Gazalba merupakan Hakim Agung yang terjerat kasus gratifikasi dan tindak pidana pencucian uang (TPPU).
Eksepsinya dikabulkan hakim Pengadilan Tipikor dengan alasan Jaksa KPK tidak mengantongi pelimpahan kewenangan untuk mengadili Hakim Agung Gazalba dari Jaksa Agung.
“Ini sangat serius dampaknya terhadap eksistensi KPK. Perkara-perkara yang ditangani KPK akan terhenti dengan putusan hakim itu,” kata Wakil Ketua KPK Alexander Marwata saat dihubungi, Senin (28/5/2024).
Alex menilai pertimbangan majelis hakim yang menerima eksepsi Gazalba itu ngawur. Menurutnya, jika Direktur Penuntutan KPK harus mengantongi pelimpahan wewenang dari Jaksa Agung maka perkara yang ditangani KPK dalam 20 tahun tidak sah.
Baca juga: ICW Desak KPK Ajukan Banding Usai Hakim Bebaskan Gazalba Saleh di Putusan Sela
Sebab, selama ini Jaksa KPK yang menuntut kasus korupsi di pengadilan diangkat dan diberhentikan oleh pimpinan KPK.
Jika pertimbangan majelis hakim itu diamini, pimpinan KPK tidak lagi bisa mengawasi jaksa-jaksanya karena mereka bertanggung jawab ke Jaksa Agung.
“Dengan putusan tersebut, kewenangan penuntutan KPK yang diatur Undang-Undang (KPK) menjadi tidak ada,” ujar Alex.
Alex mengatakan, pimpinan KPK akan mengambil sikap setelah menerima salinan putusan sela yang ganjil tersebut.
Pihaknya juga meminta Badan Pengawas (Bawas) Mahkamah Agung dan Komisi Yudisial (KY) turun untuk memeriksa majelis hakim yang dipimpin Fahzal Hendri dengan anggota Rianto Adam Pontoh dan hakim Ad Hoc Sukartono.
Namun, Bawas KPK sebelumnya menyatakan akan menunggu aduan KPK atas dugaan pelanggaran kode etik majelis hakim yang memutus perkara Gazalba. Sementara KY menyatakan akan mendalami persidangan itu.

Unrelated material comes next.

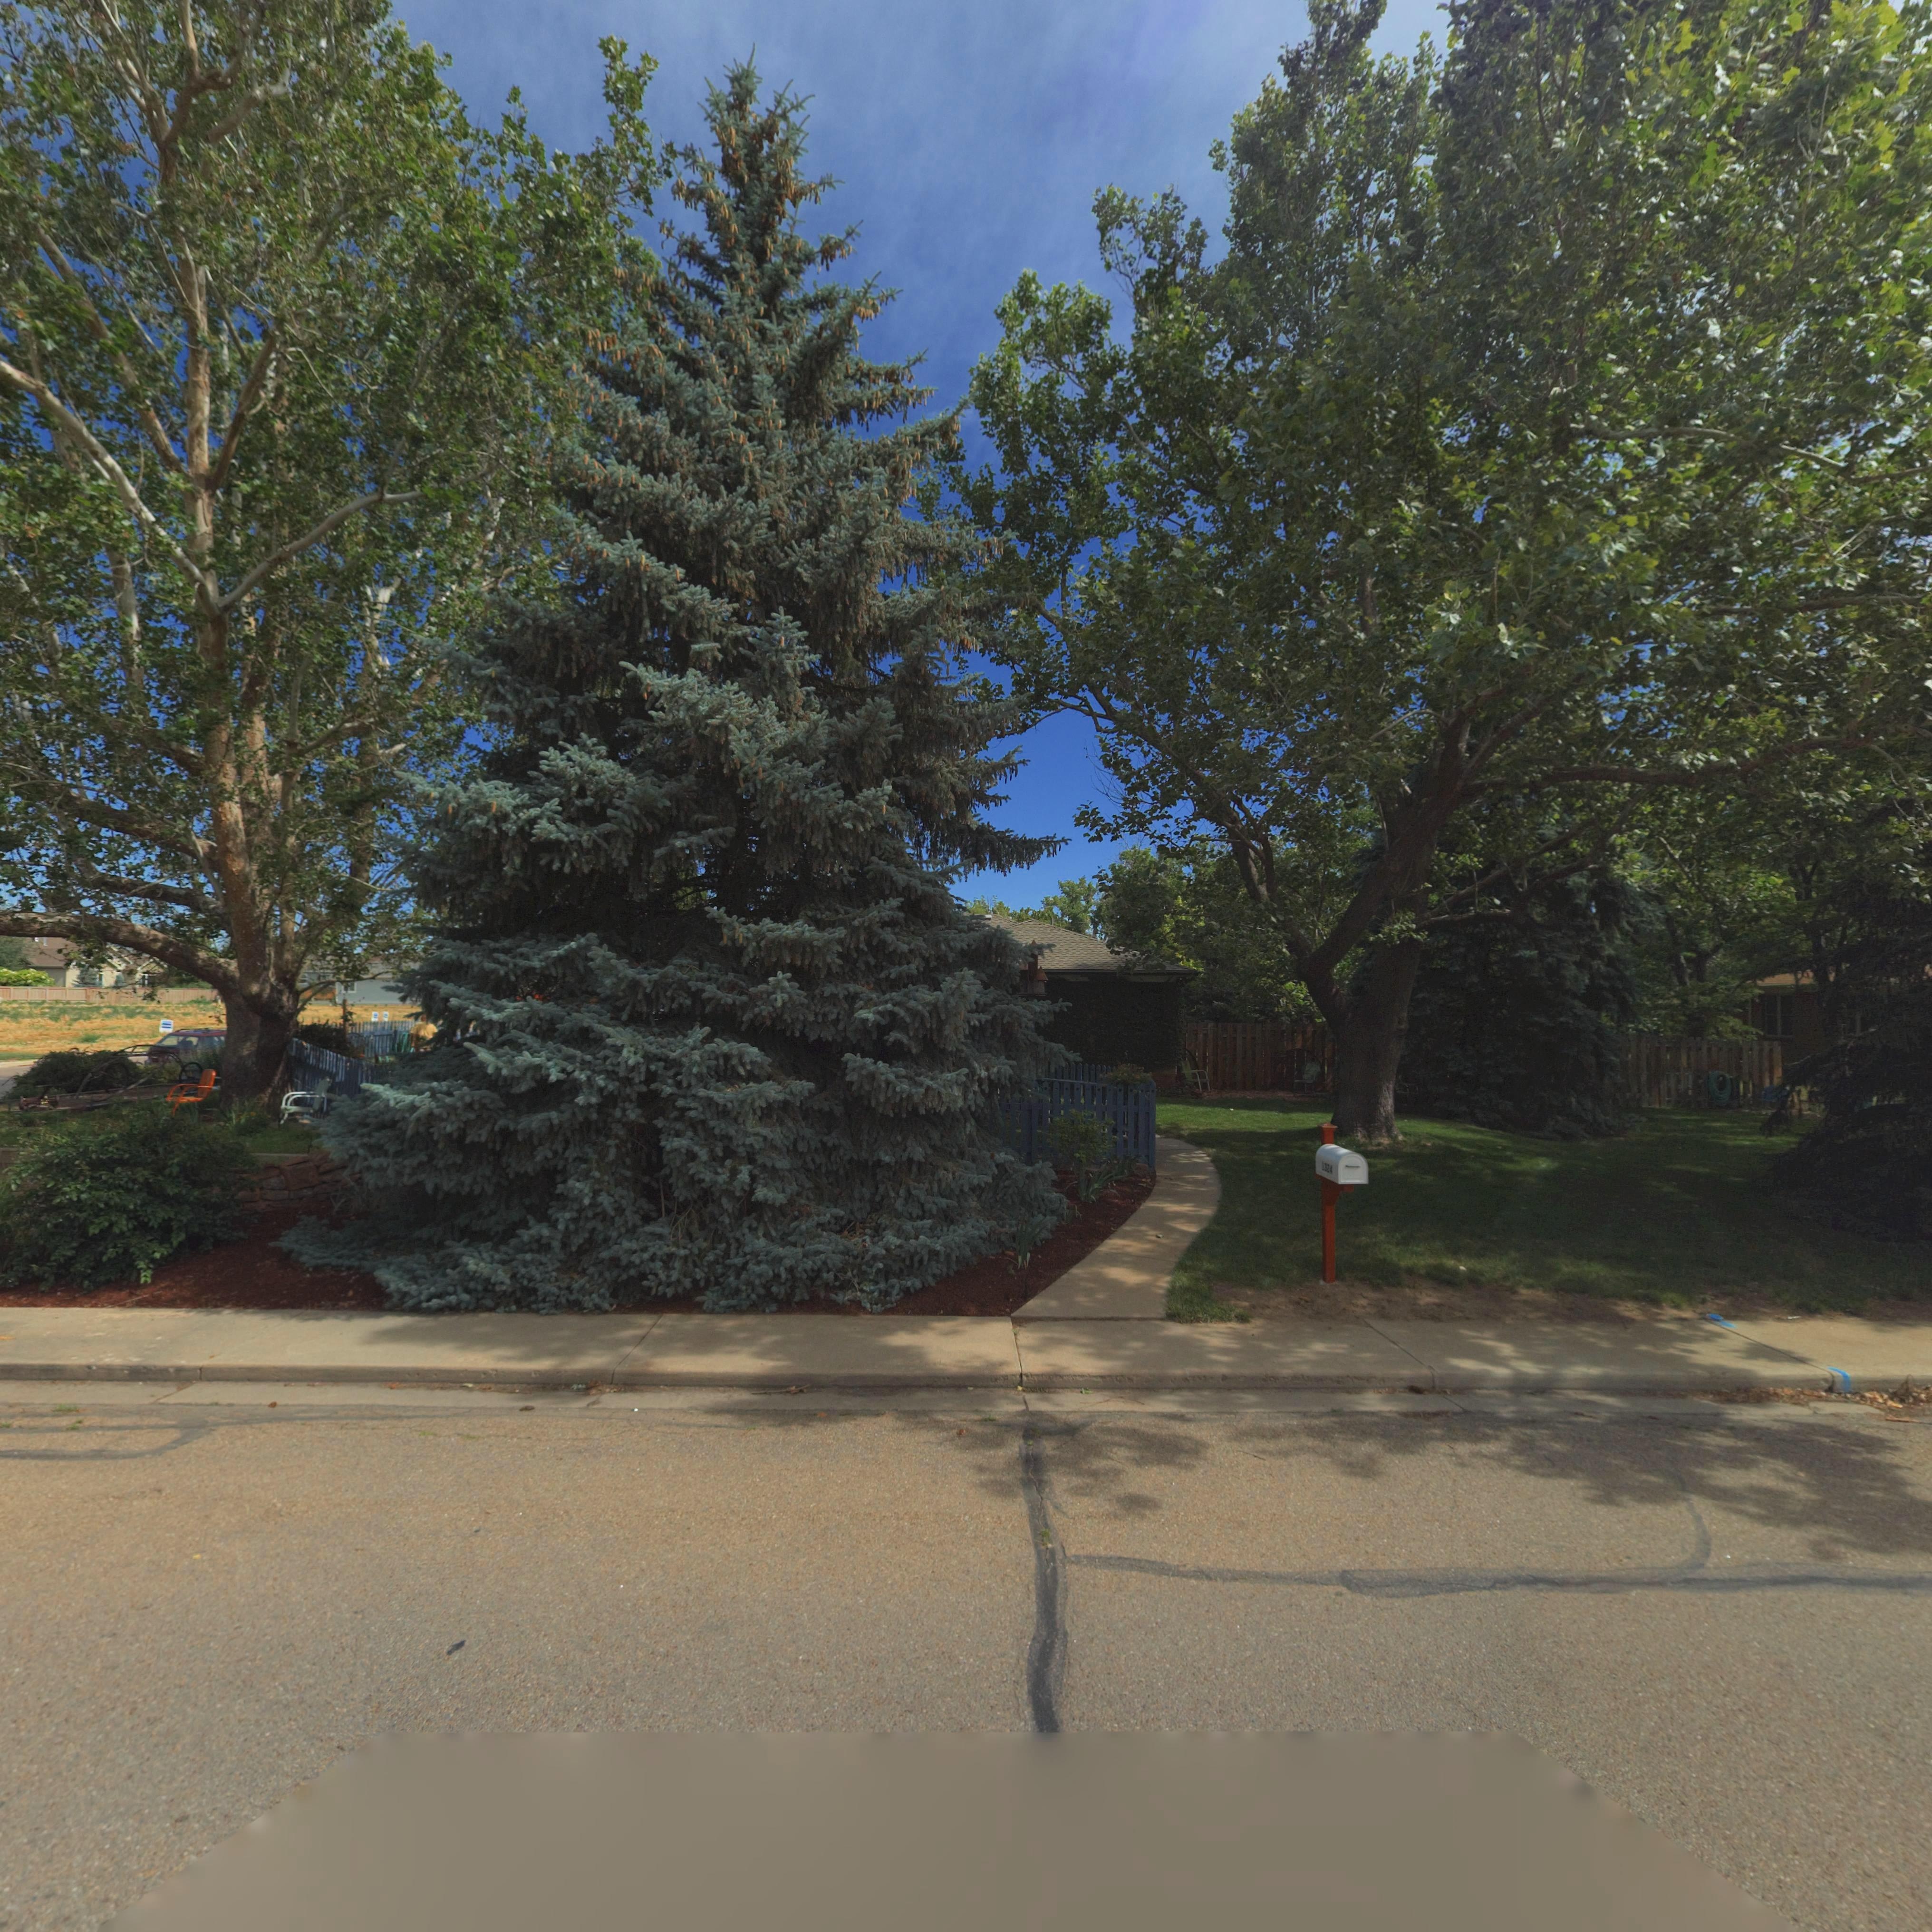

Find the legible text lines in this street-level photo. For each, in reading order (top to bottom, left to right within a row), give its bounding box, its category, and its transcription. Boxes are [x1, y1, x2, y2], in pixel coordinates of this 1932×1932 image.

[1322, 1161, 1333, 1174] StreetNumber: 1324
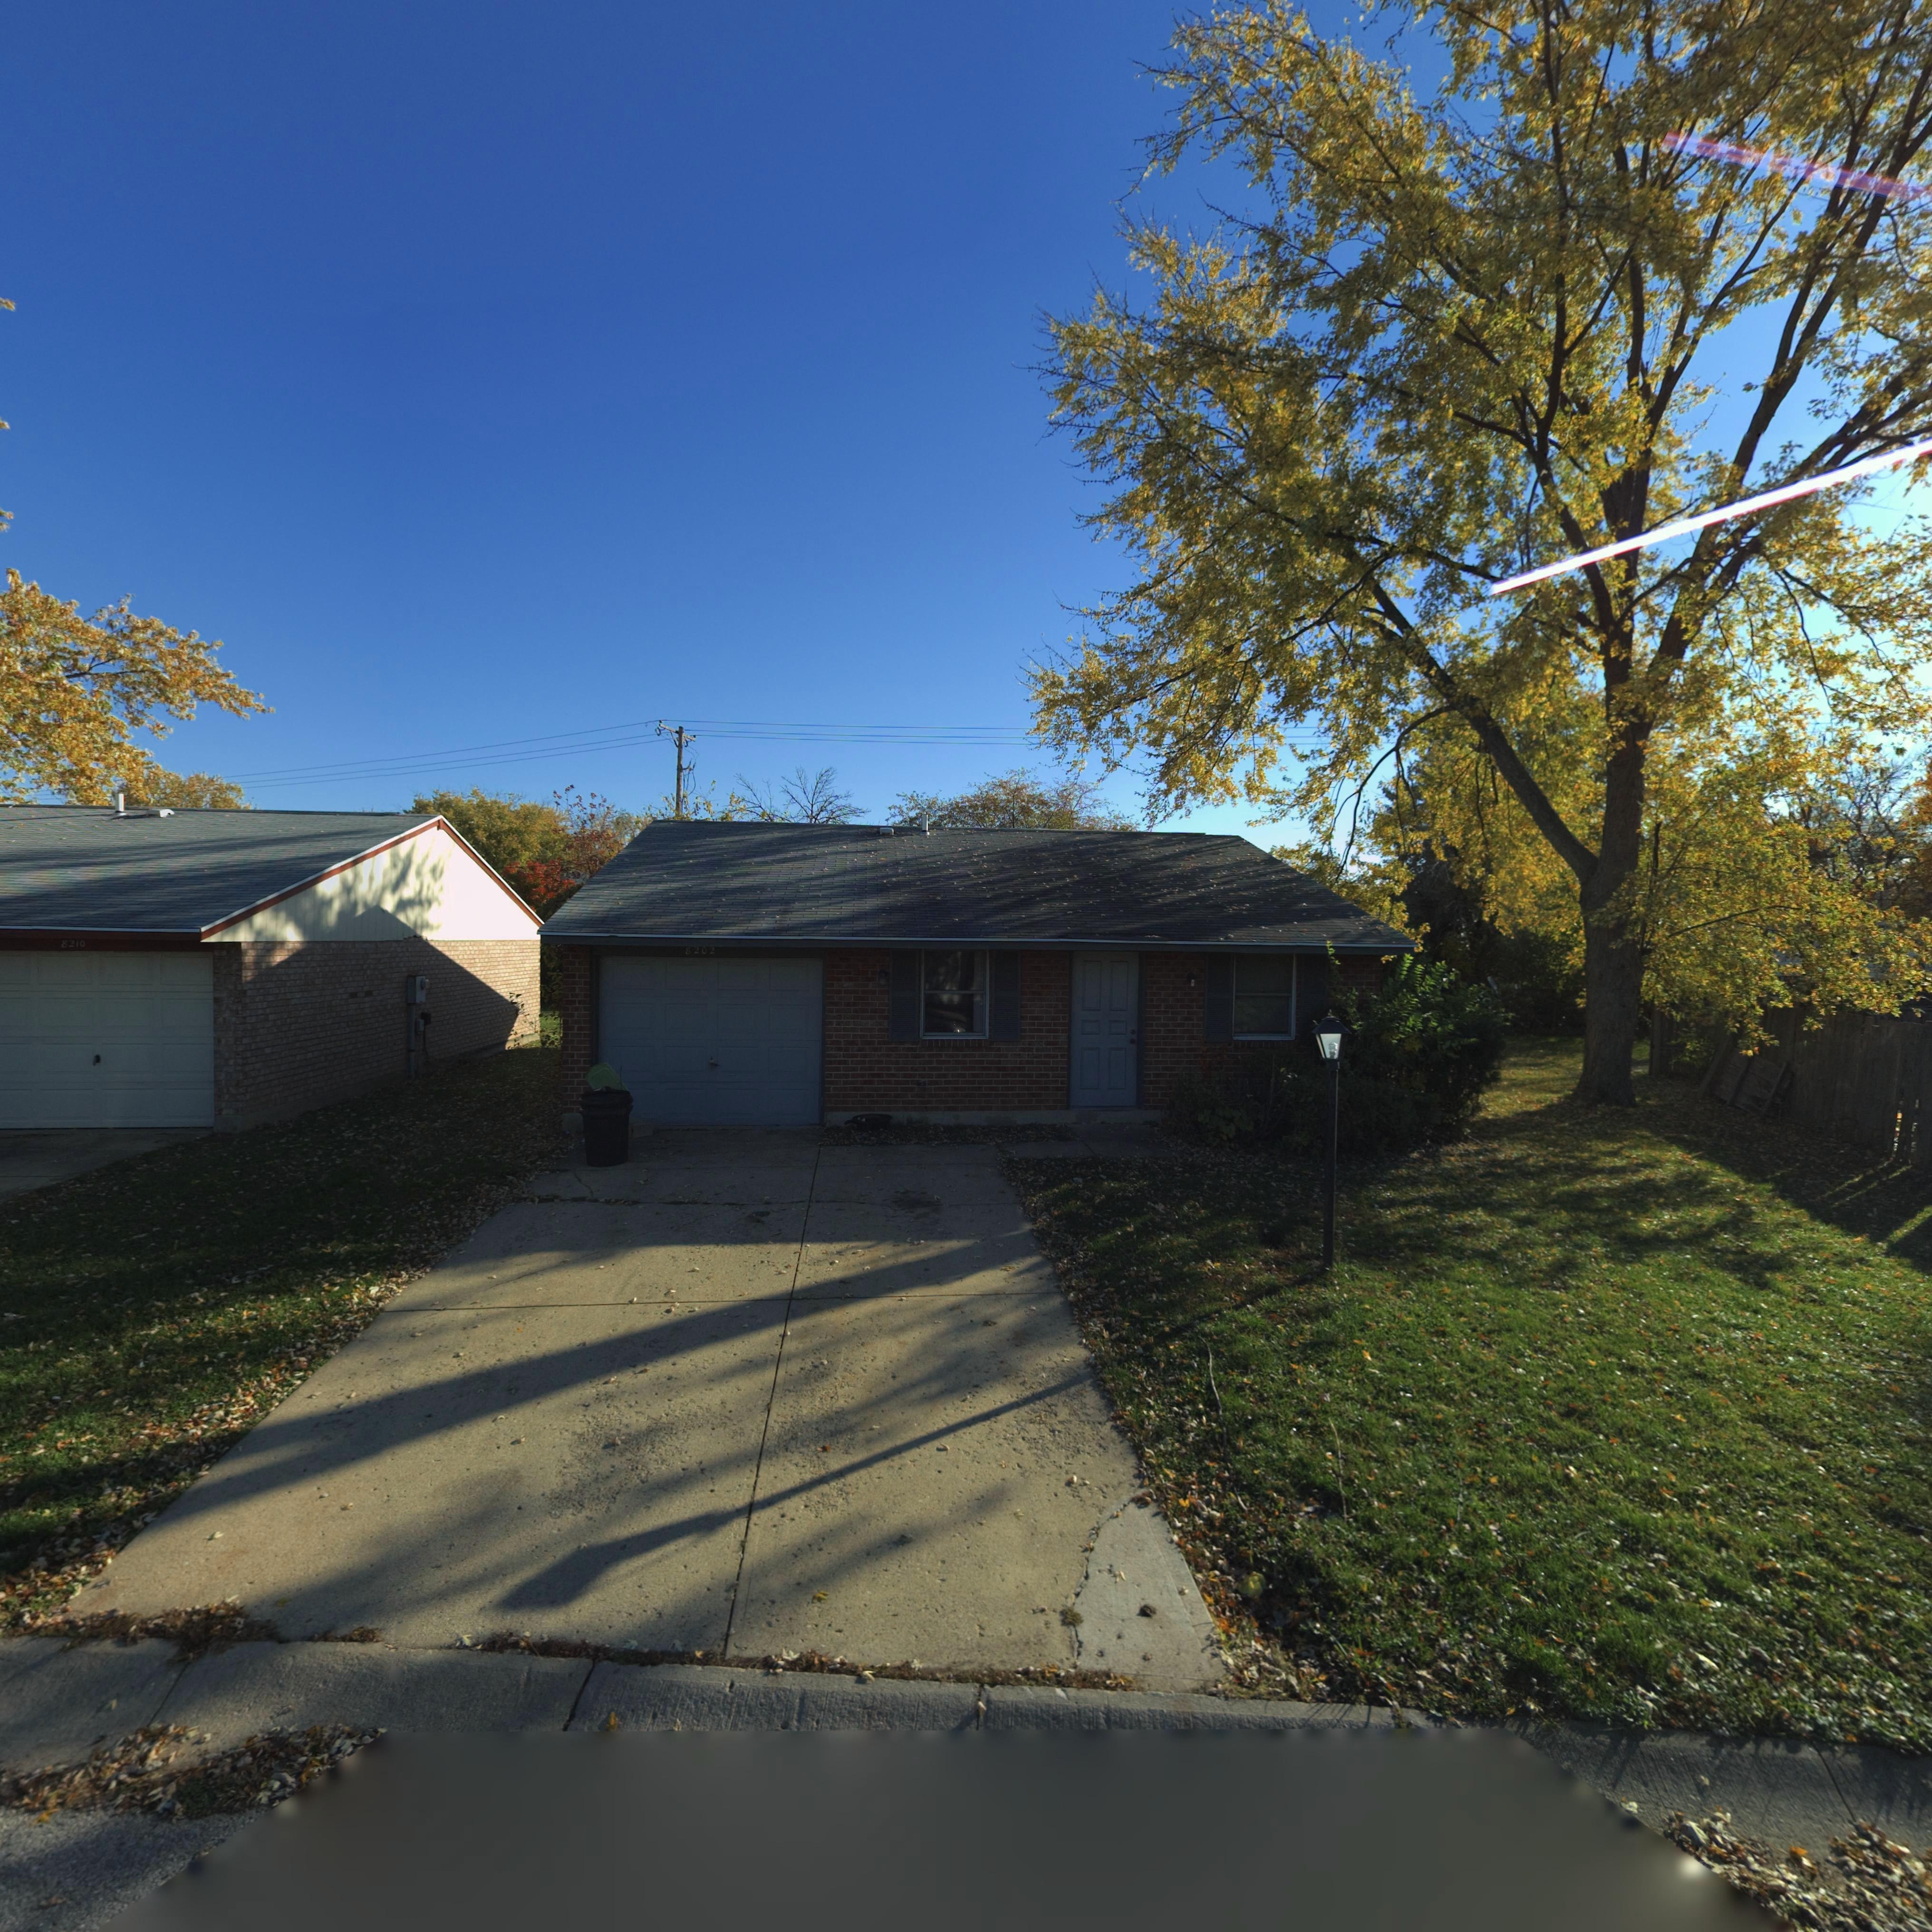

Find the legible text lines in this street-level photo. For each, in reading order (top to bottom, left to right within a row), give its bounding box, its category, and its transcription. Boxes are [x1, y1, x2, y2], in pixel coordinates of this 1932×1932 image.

Mantan hakim Pengadilan Tipikor itu menegaskan, meskipun hakim memiliki kemerdekaan dan independensi dalam memutus perkara, tidak berarti mereka bisa mengabaikan Undang-Undang KPK yang sudah 20 tahun diterima di peradilan.
“Direktur Penuntutan (DIrtut) KPK direkrut lewat proses rekrutmen. Dirtut diangkat dan diberhentikan oleh pimpinan. SK selaku Dirtut ditandatangani oleh pimpinan. Bukan oleh Jaksa Agung,” kata Alex.
Meski mengkritik keras putusan sela yang dinilai aneh itu, KPK tetap menghormati produk peradilan.
Juru Bicara Penindakan dan Kelembagaan KPK Ali Fikri mengatakan, pihaknya masih menunggu salinan putusan itu untuk dipelajari dan dianalisis.